Крестоносцы не преминули тут же воспользоваться успехом и принялись грабить Константинополь. Одна из латинских хроник, описывавших поток и разграбление, которым подвергся город, так и называется – «Константинопольское опустошение». Дворцы, храмы, купеческие склады, дома зажиточных и не очень константинопольцев – ничто не миновала участь быть разграбленным, разоренным, разрушенным и сожженным. Грабеж продолжался три дня, и в нем погибло невооброзимое количество произведений искусства и рукописных книг, способных заинтересовать безграмотных крестоносцев лишь своими драгоценными окладами, которые беспощадно сдирались, рубились на куски, переплавлялись. Сокровища же человеческой мысли втаптывались при этом в грязь или гибли во всепожирающем огне.
Трогательный плач по разграбленному Константинополю оставил в своем историческом сочинении очевидец событий Никита Хониат, начав его обращением к византийской столице: «О город, город, око всех городов, предмет рассказов во всем мире, зрелище превыше мира, кормилец церквей, вождь веры, путеводитель православия, попечитель просвещения, всякого блага вместилище! И ты испил чашу гнева от руки Господней, и ты сделался жертвой огня, еще более лютого, чем огонь, ниспавший древле на пять городов!»

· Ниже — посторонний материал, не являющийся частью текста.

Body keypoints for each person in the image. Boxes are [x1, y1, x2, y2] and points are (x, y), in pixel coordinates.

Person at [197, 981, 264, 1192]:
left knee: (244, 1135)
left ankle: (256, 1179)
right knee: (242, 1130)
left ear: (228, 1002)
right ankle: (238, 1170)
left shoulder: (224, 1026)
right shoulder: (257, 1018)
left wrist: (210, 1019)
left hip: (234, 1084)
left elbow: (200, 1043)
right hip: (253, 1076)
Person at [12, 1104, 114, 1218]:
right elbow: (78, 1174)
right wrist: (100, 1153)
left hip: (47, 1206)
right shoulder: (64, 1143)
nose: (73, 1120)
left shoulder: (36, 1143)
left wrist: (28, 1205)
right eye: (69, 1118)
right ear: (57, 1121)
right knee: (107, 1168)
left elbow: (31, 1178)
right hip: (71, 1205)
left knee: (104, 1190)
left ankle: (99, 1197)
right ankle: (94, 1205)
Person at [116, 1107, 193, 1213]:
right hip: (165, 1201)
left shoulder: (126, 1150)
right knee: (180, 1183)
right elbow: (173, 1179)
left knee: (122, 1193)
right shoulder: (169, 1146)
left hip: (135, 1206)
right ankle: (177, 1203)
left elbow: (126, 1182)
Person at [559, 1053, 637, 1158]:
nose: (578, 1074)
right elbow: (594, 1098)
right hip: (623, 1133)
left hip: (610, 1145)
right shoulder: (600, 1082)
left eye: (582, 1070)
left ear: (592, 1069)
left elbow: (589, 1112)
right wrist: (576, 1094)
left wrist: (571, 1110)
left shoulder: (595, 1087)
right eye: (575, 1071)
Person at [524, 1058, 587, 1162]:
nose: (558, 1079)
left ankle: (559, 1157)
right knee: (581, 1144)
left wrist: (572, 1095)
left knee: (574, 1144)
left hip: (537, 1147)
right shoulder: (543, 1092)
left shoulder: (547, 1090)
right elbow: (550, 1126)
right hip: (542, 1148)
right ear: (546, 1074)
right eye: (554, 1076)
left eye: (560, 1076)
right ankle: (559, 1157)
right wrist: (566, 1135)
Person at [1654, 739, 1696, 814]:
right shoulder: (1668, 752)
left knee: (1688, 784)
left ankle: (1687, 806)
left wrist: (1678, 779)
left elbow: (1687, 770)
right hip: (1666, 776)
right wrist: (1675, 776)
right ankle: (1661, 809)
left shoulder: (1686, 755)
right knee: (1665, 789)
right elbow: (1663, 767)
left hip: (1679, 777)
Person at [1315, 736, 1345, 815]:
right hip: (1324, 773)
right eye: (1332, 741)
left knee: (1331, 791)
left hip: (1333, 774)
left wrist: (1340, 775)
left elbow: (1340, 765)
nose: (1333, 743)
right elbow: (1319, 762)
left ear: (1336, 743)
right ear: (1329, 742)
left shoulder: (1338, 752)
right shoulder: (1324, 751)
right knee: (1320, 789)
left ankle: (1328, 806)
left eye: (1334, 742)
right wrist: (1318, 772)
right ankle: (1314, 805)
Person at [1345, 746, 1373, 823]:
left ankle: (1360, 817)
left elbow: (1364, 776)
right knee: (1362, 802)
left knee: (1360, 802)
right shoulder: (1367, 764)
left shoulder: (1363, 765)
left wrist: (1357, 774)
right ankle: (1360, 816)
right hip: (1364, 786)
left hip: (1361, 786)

Особенно впечатляет описанная историком сцена разграбления Св. Софии, во время которого западные варвары ввели внутрь храма выючных животных, чтобы нагрузить их драгоценностями, а те, напуганные диковинным для них видом помещения и толпой, пачкали пол святыни испражнениями: «О разграблении храма нельзя и слушать равнодушно. Святые налои (имеются в виду высокие столики для чтения стоя), затканные драгоценностями и необыкновенной красоты, приводившей в изумление, были разрублены на куски и разделены между воинами вместе с другими великолепными вещами. Когда им было нужно вынести из храма священные сосуды, предметы необыкновенного искусства и чрезвычайной редкости, серебро и золото, которым были обложены кафедры, амвоны и врата, они ввели в притворы храмов мулов и лошадей с седлами; животные, пугаясь блестящего пола, не хотели войти, но они били их и таким образом оскверняли их калом и кровью священный пол храма».

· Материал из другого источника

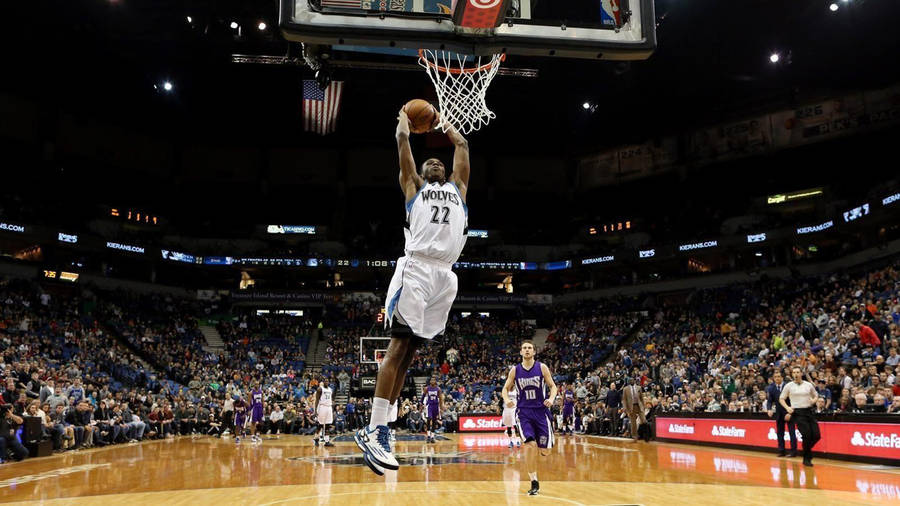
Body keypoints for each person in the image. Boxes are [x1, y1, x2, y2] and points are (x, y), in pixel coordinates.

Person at [356, 107, 471, 475]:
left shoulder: (459, 189)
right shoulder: (414, 187)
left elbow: (463, 144)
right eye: (430, 163)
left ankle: (384, 425)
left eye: (440, 161)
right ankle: (375, 428)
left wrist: (446, 125)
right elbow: (403, 144)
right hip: (417, 268)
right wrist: (404, 121)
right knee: (398, 346)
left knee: (410, 354)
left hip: (445, 277)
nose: (436, 163)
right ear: (420, 175)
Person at [501, 341, 559, 496]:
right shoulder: (515, 370)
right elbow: (505, 389)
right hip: (523, 412)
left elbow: (553, 386)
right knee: (530, 445)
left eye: (529, 348)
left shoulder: (542, 367)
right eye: (524, 348)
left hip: (541, 412)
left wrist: (552, 399)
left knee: (545, 451)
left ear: (534, 352)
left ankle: (541, 449)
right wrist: (506, 400)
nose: (527, 350)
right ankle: (534, 480)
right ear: (521, 352)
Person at [780, 367, 821, 466]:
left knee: (816, 435)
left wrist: (814, 400)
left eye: (797, 372)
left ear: (801, 373)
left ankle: (806, 451)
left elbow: (816, 395)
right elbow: (781, 398)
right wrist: (787, 408)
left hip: (809, 411)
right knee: (806, 435)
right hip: (797, 413)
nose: (796, 374)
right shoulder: (789, 386)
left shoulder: (808, 385)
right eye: (794, 372)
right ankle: (807, 458)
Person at [767, 371, 797, 457]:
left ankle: (793, 452)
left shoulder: (788, 386)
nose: (777, 378)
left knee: (792, 432)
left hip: (789, 412)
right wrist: (769, 409)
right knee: (780, 433)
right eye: (775, 377)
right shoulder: (771, 388)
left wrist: (790, 412)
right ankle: (781, 450)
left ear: (782, 377)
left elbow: (793, 400)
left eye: (779, 376)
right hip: (779, 413)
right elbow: (770, 400)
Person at [622, 378, 647, 442]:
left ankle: (646, 434)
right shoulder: (625, 389)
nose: (631, 381)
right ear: (628, 382)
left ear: (634, 381)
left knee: (643, 420)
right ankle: (634, 436)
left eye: (632, 380)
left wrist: (643, 405)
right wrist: (625, 408)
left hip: (639, 405)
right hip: (631, 407)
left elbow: (641, 397)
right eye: (630, 380)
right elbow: (624, 399)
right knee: (633, 422)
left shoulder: (639, 387)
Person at [314, 379, 335, 447]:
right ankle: (316, 438)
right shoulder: (320, 389)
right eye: (325, 381)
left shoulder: (330, 389)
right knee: (320, 424)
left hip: (329, 407)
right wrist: (315, 410)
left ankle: (327, 441)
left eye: (327, 381)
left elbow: (330, 399)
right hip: (322, 407)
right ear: (323, 382)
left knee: (328, 425)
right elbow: (317, 400)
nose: (326, 382)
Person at [422, 378, 443, 443]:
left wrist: (441, 407)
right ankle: (428, 435)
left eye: (434, 380)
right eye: (431, 380)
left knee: (434, 420)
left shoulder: (438, 389)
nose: (432, 381)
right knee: (429, 418)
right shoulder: (427, 388)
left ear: (435, 381)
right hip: (429, 405)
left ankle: (432, 436)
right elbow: (423, 396)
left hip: (436, 405)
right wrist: (421, 403)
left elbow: (440, 398)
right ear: (430, 381)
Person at [501, 381, 521, 448]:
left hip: (514, 409)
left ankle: (518, 441)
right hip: (506, 409)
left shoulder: (517, 390)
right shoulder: (505, 390)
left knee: (515, 426)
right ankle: (510, 442)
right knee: (508, 427)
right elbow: (501, 400)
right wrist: (499, 407)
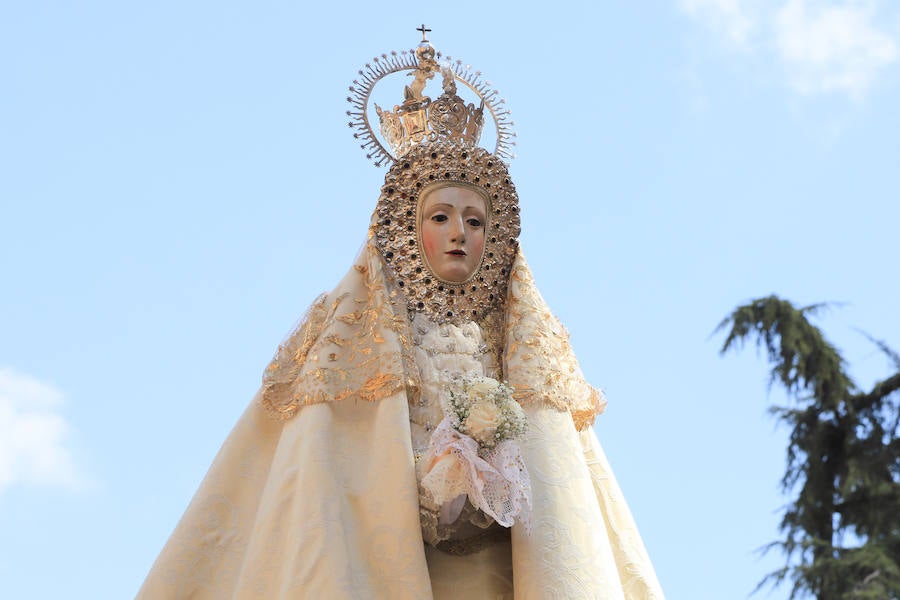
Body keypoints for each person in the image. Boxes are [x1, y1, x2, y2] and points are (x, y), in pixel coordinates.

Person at [138, 29, 664, 600]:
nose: (459, 233)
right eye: (440, 217)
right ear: (407, 232)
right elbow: (331, 470)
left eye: (475, 221)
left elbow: (559, 485)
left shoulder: (522, 343)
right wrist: (430, 484)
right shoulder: (355, 335)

Русский очевидец погрома столицы Византии, автор «Повести о взятии Царьграда фрягами», писал: «Церкви в граде и вне града пограбиша все, им же не можем числа, ни красоты их сказати». Грабители не оставили в покое даже прах византийских императоров. Ворвавшись в усыпальницы василевсов, рыцари вскрывали саркофаги: внимание привлекали лишь драгоценности, серебро и золото.

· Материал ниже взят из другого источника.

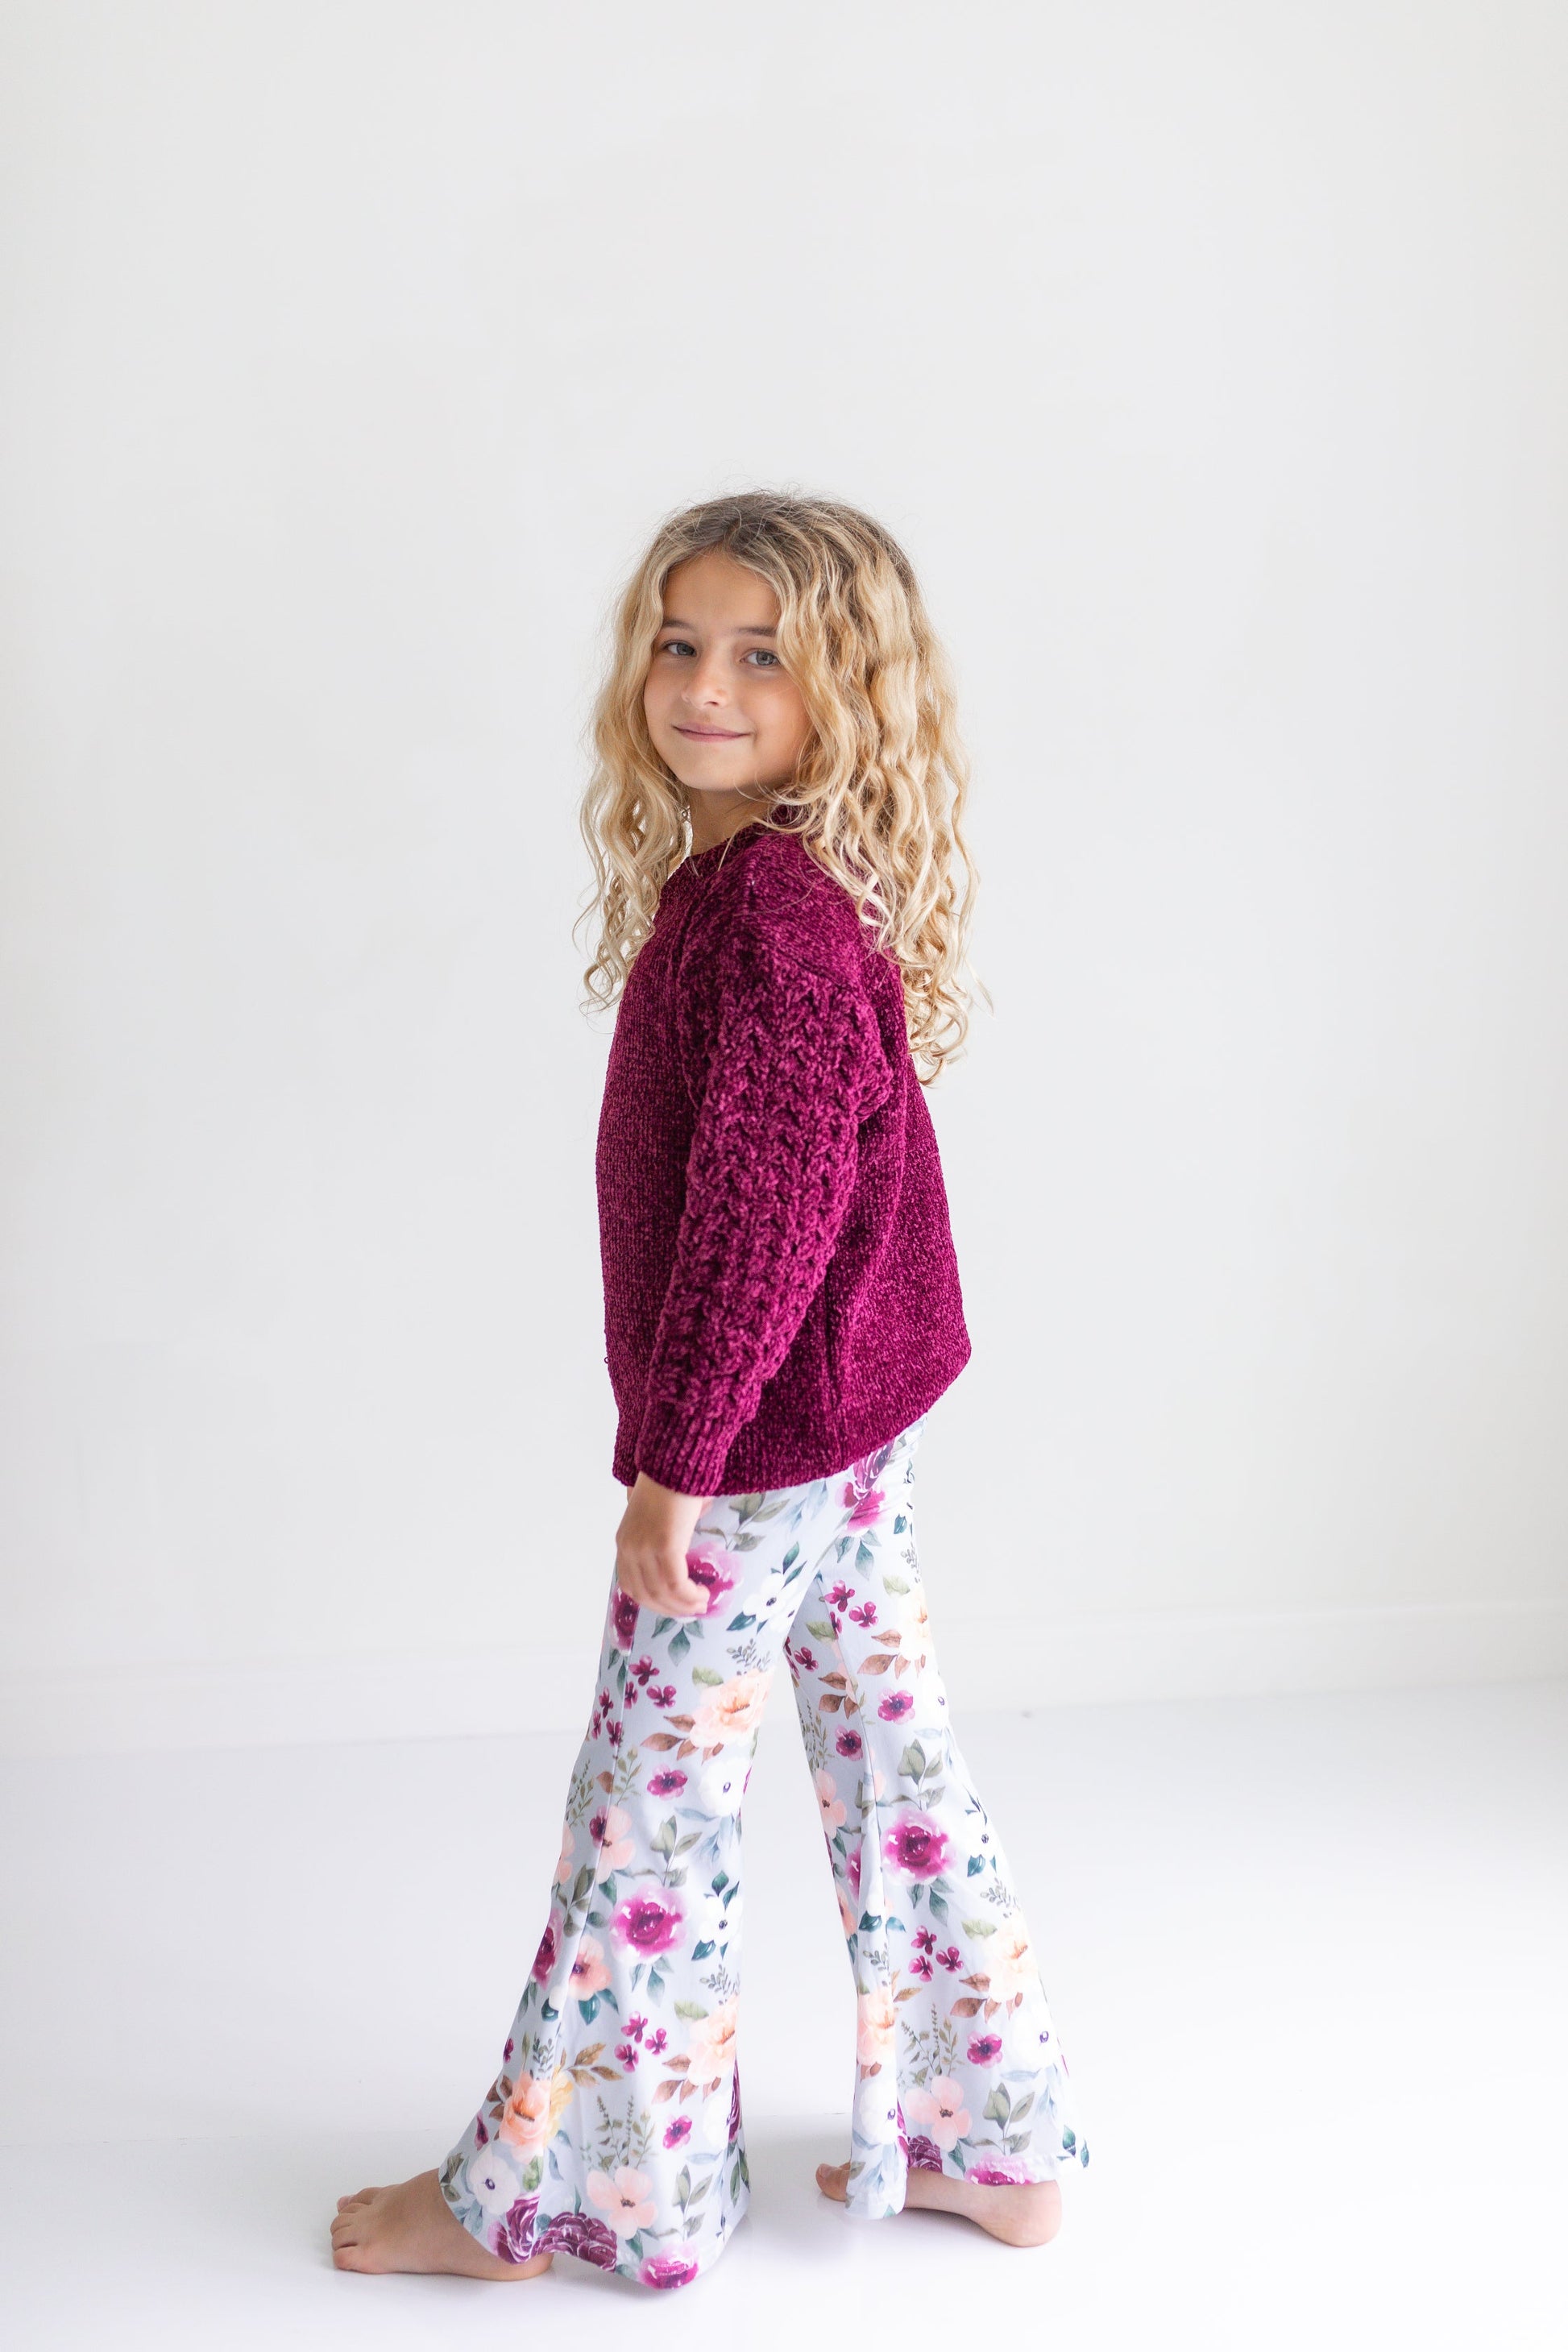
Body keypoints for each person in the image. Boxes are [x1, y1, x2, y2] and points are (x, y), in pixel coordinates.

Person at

Помимо церковных святынь, крестоносные грабители нанесли непоправимый урон античному искусству, уничтожив десятки знаменитых статуй, украшавших дворцы, улицы, площади и ипподром Константинополя. Как и в золотых и серебряных украшениях, рыцари ценили в искусных древних скульптурах лишь металл, из которого они были изготовлены. Вследствие этого были разрублены на части и переплавлены бронзовые статуи: Геры Самосатской, стоявшая на одной из площадей города; изображение сидящего в накинутой на плечи шкуре немейского льва Геракла работы знаменитого Лисиппа, украшавшее спи´ну ипподрома; колоссальная по своим размерам статуя Беллерофонта, изображенного восседавшим верхом на крылатом коне Пегасе. Последняя статуя была столь громадна, что, по словам Робера де Клари, «на крупе коня свили себе гнезда десять цапель: каждый год птицы возвращались в свои гнезда и откладывали яйца».